Exercise: Pull every line containing "Left" from the listing.

Data extract:

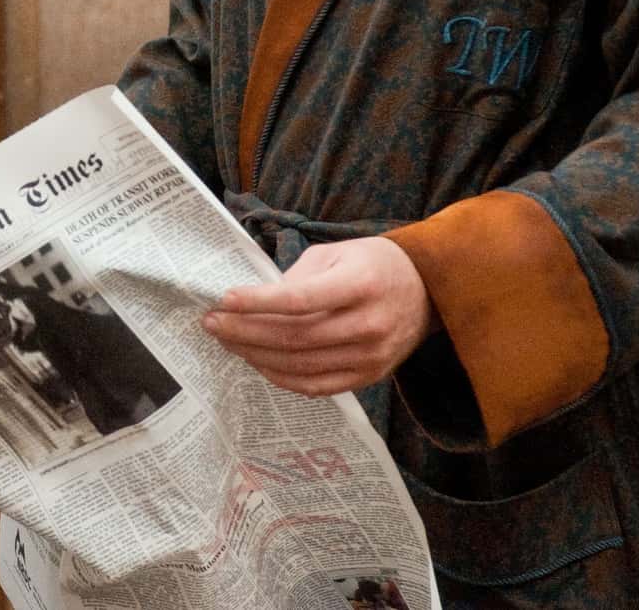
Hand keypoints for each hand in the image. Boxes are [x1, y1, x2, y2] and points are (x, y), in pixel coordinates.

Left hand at [203, 237, 435, 397]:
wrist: (427, 290)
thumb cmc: (372, 264)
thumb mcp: (336, 252)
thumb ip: (298, 276)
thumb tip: (254, 302)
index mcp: (361, 285)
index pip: (301, 299)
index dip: (258, 302)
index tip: (224, 299)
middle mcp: (369, 324)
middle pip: (295, 337)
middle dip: (245, 331)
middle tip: (212, 322)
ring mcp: (372, 357)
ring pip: (301, 365)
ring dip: (255, 355)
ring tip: (226, 340)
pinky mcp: (369, 377)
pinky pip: (316, 386)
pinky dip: (281, 376)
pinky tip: (256, 361)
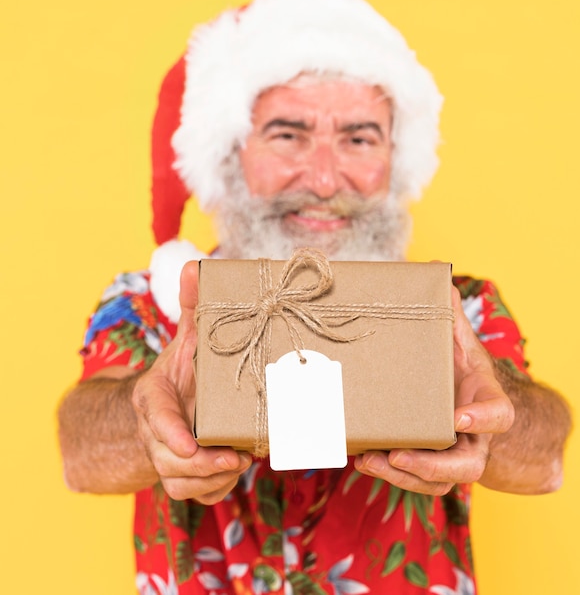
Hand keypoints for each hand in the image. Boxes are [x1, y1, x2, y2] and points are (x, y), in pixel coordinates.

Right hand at [132, 260, 251, 503]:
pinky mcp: (182, 475)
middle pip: (168, 460)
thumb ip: (194, 308)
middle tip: (236, 458)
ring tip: (241, 464)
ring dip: (211, 481)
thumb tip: (195, 266)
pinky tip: (235, 473)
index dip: (169, 433)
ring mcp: (167, 456)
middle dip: (201, 466)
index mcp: (155, 396)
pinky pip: (193, 495)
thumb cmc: (185, 368)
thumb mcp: (190, 337)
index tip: (188, 446)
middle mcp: (156, 431)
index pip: (156, 417)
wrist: (171, 400)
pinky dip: (214, 491)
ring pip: (180, 484)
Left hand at [354, 285, 514, 494]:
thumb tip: (437, 269)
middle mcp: (472, 434)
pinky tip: (361, 458)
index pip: (500, 414)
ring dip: (402, 476)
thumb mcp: (455, 336)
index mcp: (485, 398)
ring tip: (369, 460)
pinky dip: (388, 473)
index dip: (484, 419)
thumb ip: (448, 312)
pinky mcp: (426, 461)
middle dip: (433, 465)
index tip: (459, 417)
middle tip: (399, 456)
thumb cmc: (457, 364)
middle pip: (467, 465)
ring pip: (437, 481)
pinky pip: (413, 479)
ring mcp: (451, 453)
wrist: (457, 392)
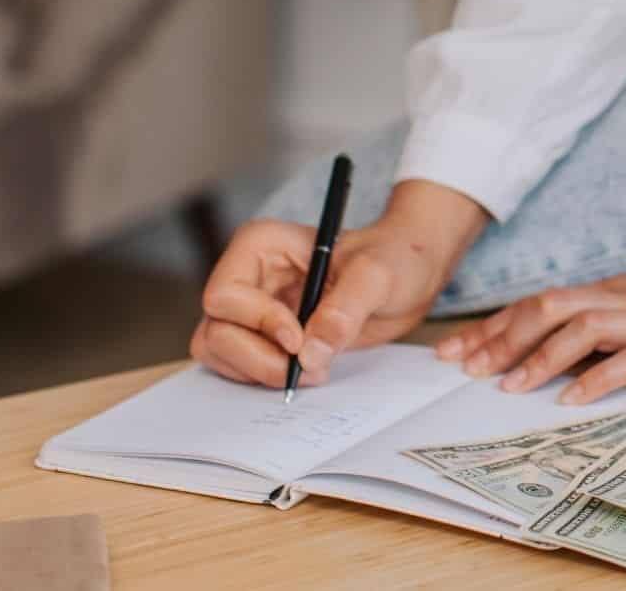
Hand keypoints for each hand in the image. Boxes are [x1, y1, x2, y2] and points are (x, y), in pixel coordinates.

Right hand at [190, 181, 486, 387]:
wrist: (409, 276)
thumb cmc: (394, 258)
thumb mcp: (379, 275)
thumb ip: (347, 308)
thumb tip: (311, 352)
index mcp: (262, 246)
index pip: (225, 294)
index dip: (257, 322)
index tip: (298, 338)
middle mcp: (247, 277)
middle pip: (216, 330)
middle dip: (259, 358)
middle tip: (308, 368)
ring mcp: (250, 310)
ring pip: (217, 352)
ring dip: (259, 372)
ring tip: (313, 370)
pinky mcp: (260, 337)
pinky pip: (236, 366)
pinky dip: (263, 378)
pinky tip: (306, 371)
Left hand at [435, 263, 625, 404]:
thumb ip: (614, 328)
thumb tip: (562, 357)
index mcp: (618, 292)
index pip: (543, 302)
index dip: (496, 326)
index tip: (457, 351)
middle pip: (548, 308)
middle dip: (500, 338)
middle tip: (463, 369)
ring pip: (581, 328)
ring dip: (539, 358)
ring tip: (507, 388)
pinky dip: (597, 378)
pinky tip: (573, 400)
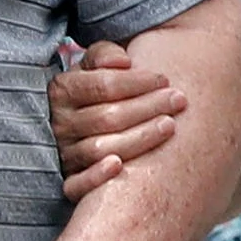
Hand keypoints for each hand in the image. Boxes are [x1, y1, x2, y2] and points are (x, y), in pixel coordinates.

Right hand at [52, 41, 188, 201]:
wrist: (86, 120)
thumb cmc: (100, 89)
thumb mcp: (96, 65)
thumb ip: (105, 54)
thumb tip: (123, 61)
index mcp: (63, 90)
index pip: (103, 85)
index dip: (137, 82)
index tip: (165, 79)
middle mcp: (60, 123)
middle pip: (107, 117)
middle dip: (148, 107)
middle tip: (179, 100)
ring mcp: (65, 153)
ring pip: (100, 149)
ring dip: (139, 138)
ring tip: (170, 126)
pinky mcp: (70, 181)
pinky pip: (76, 186)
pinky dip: (96, 177)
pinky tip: (119, 167)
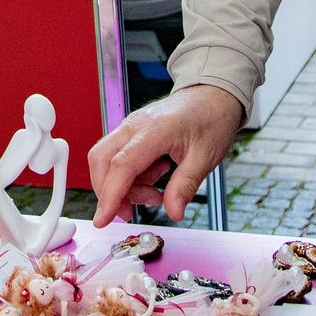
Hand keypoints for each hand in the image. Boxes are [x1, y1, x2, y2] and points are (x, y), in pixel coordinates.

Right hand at [87, 84, 245, 225]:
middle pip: (101, 161)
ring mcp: (131, 127)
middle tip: (130, 213)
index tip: (102, 220)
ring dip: (123, 187)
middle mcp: (135, 125)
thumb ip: (186, 185)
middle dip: (109, 193)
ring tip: (156, 193)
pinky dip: (129, 177)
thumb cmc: (211, 119)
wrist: (213, 95)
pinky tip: (154, 178)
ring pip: (106, 161)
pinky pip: (118, 158)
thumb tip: (174, 212)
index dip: (110, 195)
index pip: (121, 165)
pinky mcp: (132, 133)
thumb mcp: (206, 157)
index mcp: (155, 129)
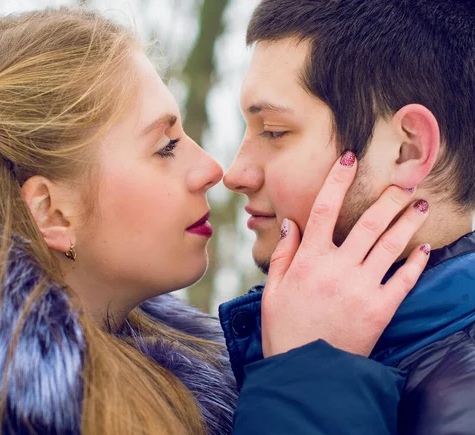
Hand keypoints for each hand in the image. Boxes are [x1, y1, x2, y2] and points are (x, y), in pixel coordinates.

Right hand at [261, 151, 429, 357]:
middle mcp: (336, 267)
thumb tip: (292, 223)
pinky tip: (425, 250)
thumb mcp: (273, 290)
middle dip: (388, 198)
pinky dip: (416, 263)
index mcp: (308, 260)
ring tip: (420, 206)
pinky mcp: (380, 309)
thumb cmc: (284, 329)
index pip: (322, 210)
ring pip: (389, 245)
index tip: (349, 158)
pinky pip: (403, 280)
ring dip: (407, 223)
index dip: (337, 180)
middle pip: (367, 223)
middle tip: (405, 180)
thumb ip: (283, 254)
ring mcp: (360, 287)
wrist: (306, 370)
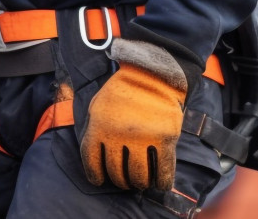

Answer to the exercise:
Left hand at [203, 237, 435, 397]:
Left hand at [354, 285, 514, 494]:
Left hand at [435, 263, 625, 404]:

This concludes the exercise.